[Records from a collection]
>>>>
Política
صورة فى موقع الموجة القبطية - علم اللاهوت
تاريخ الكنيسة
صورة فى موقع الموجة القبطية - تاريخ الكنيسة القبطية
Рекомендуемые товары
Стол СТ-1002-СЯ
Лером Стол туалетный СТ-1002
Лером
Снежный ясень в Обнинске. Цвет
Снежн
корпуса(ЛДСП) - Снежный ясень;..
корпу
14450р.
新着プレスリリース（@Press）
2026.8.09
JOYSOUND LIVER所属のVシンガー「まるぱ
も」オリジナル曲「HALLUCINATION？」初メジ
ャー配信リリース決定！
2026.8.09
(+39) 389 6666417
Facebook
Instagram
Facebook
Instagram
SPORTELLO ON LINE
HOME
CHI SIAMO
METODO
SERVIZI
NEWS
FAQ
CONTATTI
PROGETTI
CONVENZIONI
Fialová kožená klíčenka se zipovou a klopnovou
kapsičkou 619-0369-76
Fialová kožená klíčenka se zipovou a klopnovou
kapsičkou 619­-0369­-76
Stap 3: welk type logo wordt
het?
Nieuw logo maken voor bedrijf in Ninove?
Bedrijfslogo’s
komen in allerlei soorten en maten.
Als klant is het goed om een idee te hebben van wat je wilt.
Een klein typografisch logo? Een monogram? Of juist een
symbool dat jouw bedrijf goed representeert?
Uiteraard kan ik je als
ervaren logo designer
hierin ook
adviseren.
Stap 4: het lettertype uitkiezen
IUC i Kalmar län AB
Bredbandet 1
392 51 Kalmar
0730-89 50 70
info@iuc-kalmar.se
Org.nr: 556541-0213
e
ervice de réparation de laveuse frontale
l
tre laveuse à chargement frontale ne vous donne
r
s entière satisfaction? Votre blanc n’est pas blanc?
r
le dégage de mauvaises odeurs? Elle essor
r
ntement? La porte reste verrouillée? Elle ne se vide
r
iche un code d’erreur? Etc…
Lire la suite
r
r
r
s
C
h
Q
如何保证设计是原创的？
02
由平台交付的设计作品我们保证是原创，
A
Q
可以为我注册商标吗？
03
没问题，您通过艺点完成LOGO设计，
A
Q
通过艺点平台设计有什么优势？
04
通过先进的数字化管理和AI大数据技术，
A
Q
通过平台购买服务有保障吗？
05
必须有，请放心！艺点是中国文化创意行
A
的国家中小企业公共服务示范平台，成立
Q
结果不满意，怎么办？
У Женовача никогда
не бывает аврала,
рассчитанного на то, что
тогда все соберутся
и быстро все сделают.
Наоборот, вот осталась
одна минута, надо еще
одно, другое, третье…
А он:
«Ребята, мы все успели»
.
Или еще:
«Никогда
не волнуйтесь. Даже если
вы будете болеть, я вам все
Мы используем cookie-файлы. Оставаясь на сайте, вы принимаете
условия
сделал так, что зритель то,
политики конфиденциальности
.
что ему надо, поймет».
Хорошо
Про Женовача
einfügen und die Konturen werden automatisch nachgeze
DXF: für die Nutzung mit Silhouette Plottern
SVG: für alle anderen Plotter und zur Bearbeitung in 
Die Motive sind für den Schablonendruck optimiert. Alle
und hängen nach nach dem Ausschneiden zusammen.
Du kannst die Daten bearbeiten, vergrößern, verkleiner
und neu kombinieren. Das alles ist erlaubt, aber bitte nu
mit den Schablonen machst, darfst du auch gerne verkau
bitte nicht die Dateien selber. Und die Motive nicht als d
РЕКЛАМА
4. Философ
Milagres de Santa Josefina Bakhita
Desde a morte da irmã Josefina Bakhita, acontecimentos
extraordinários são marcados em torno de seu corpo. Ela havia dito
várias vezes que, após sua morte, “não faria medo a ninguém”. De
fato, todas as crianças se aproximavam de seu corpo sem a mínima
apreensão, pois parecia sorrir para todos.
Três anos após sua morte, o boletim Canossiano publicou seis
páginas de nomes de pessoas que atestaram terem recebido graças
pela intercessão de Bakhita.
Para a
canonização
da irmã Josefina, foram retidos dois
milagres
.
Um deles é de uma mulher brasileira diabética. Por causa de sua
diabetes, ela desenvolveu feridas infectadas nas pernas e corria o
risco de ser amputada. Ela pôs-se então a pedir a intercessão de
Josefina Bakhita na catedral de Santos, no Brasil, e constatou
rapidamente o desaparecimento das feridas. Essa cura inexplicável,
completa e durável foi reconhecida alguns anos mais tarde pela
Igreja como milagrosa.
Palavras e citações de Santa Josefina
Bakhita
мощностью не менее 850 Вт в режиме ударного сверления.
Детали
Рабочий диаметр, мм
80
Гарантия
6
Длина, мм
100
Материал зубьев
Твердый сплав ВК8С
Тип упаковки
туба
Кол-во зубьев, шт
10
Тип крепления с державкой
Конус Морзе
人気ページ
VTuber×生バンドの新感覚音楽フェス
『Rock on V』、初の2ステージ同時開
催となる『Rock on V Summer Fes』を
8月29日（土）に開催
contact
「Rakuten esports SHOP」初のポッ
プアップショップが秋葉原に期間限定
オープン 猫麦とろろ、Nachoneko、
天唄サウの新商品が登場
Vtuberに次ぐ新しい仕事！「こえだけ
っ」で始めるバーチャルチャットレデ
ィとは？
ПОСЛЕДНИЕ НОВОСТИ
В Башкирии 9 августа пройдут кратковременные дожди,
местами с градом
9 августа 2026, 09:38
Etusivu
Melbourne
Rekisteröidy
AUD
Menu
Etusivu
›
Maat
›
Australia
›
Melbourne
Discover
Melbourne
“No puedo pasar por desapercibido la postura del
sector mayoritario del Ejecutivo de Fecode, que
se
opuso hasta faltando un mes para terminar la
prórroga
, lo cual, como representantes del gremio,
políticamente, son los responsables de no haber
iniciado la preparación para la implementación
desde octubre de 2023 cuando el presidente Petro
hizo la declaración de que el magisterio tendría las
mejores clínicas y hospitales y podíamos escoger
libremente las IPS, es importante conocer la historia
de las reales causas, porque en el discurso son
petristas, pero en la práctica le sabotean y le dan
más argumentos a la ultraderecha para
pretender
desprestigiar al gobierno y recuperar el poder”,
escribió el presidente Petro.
<<<<
**Exercise aim**
Pick out and copy the lines of the entries that hold the string "تاريخ".

**Expected answer**
تاريخ الكنيسة
صورة فى موقع الموجة القبطية - تاريخ الكنيسة القبطية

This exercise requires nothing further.